Cita en Meroe
Abul, extasiado con su primer viaje en compañía de Alex Craxell, observaba el entorno que le rodeaba como si la tierra hubiera sido hecha de nuevo, solo para él. El desierto, a pesar de su monotonía, le producía una sensación de bienestar que lo relajaba por completo. Y la visión del lago Nasser, junto al templo de Philae, le produjo tal fascinación que ni tan siquiera exclamó o gritó; en realidad no fue capaz de articular palabra.
Salah sonreía al ver la forma en que disfrutaba el muchacho saboreando Egipto y le hacía gestos a Alex para que lo mirara. Era realmente agradable ver cómo un joven como él absorbía la cultura de un país que era el suyo y que, sin embargo, le resultaba completamente extraño.
—Tenemos que encontrar la ciudad de la Candace Amanikende, explorarla; solo allí hallaremos las pistas de lo que buscamos. Si somos capaces de descifrar los signos que encontremos, sabremos dónde se refugiaron los que salieron de Egipto —resumió Craxell.
Krastiva Iganov, pensativa, escrutaba el mapa extendido sobre su regazo, arrugado, y en el que unas ruinas apenas distinguibles estaban marcadas con una cruz roja. Era el punto donde Ameneb les había dicho que estuvo la ciudad de los egipcios, que se instalaron en tierras de la Candace de Meroe.
—Tiene que ser muy cerca de donde se halle la ciudad de Amanikende. Allí hallaremos el secreto mejor guardado de la Emperatriz: la ubicación de los libros de Amón —resumió la inteligente eslava.
—Que también tienen que estar donde huyó el faraón Kemoh… —dedujo hábilmente Klug Isengard.
—¡En Irán! —exclamó el marchante de obras de arte—. Por eso se encontraron allí restos de la cultura egipcia. Ahora voy comprendiendo… Llegaron a Persia para cobijarse bajo la protección del rey Cosrroes… el que derrotó a la Roma de Oriente —fue desmigando el enigma.

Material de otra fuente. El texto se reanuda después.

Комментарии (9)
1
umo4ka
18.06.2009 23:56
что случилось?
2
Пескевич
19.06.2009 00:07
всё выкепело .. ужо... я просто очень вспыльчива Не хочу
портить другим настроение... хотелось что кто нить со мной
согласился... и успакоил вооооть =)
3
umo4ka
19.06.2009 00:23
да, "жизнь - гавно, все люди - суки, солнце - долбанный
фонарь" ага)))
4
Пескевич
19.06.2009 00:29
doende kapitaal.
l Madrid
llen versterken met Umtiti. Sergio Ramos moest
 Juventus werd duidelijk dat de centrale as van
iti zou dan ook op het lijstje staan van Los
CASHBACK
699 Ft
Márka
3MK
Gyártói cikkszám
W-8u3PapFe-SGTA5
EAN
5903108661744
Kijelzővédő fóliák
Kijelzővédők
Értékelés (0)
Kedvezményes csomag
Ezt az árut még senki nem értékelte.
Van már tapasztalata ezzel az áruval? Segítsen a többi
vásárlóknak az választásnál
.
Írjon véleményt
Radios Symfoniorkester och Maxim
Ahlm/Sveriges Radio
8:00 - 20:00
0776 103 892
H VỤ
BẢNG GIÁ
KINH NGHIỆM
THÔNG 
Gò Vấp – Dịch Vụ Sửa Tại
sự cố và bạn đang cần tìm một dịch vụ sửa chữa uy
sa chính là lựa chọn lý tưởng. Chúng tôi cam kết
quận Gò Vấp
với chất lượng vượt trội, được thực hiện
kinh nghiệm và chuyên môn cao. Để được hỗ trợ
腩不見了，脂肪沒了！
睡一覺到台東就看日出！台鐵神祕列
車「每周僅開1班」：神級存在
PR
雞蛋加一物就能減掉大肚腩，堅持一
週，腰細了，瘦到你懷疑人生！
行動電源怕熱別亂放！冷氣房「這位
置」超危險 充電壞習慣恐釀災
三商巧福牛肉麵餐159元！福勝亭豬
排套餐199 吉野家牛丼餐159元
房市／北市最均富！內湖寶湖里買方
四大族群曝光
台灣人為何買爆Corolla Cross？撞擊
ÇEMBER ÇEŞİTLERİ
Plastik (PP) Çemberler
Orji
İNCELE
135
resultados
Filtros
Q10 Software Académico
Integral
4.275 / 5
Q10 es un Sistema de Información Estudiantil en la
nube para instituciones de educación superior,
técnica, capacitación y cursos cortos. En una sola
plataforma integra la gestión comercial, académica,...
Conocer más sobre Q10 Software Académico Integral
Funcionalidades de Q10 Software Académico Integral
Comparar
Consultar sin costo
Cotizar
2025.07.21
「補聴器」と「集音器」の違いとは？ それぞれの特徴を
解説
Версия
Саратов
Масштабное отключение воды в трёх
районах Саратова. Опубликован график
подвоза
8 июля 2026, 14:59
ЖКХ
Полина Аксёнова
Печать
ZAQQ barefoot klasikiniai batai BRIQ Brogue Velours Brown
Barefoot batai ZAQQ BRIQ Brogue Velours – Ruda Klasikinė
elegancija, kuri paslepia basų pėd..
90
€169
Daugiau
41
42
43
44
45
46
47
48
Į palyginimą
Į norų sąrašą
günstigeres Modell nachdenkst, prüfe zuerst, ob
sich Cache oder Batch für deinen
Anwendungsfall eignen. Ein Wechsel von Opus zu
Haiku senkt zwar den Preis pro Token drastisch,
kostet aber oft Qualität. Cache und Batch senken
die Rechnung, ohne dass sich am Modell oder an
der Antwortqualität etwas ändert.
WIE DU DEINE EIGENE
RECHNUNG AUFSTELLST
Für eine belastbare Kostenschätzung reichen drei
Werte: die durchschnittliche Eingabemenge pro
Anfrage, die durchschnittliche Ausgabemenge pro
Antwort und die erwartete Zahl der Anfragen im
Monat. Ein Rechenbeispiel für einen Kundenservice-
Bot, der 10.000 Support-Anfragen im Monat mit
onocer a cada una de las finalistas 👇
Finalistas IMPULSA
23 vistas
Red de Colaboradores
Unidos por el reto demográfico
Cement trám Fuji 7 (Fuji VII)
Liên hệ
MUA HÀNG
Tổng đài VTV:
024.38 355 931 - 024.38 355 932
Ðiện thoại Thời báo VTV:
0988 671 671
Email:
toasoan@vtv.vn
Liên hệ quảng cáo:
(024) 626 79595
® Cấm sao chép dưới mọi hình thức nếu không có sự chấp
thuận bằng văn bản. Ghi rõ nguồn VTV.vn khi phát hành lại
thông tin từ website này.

—Pero de haber una civilización como la que desarrollaron los egipcios, se hubiera encontrado hace muchos años. Con la tecnología que hoy se posee, es imposible ocultar algo así —le replicó Krastiva con aplastante lógica.
—Sí, claro… —convino su esposo— pero estoy seguro de que eso mismo o algo parecido, lo pensaron los sabios de aquel tiempo. Ha permanecido oculta de alguna manera a los ojos de quien pudiera descubrirla.
—¿Quieres decir que existe una ciudad en Irán que nadie ha descubierto jamás?
—Algo por el estilo; sí.
Klug permanecía en silencio, escuchando cada palabra de lo que decían sus jóvenes compañeros de aventura arqueológica. Salah y Abul, sin saber realmente qué buscaban, o qué era lo que tanto les interesaba a los tres europeos, se encogían de hombros en un gesto de mutua complicidad.
Un misterio acababa de picar la curiosidad de Alex Craxell y de Krastiva, que veían en aquella búsqueda un objetivo emocionante en el que emplear sus conocimientos.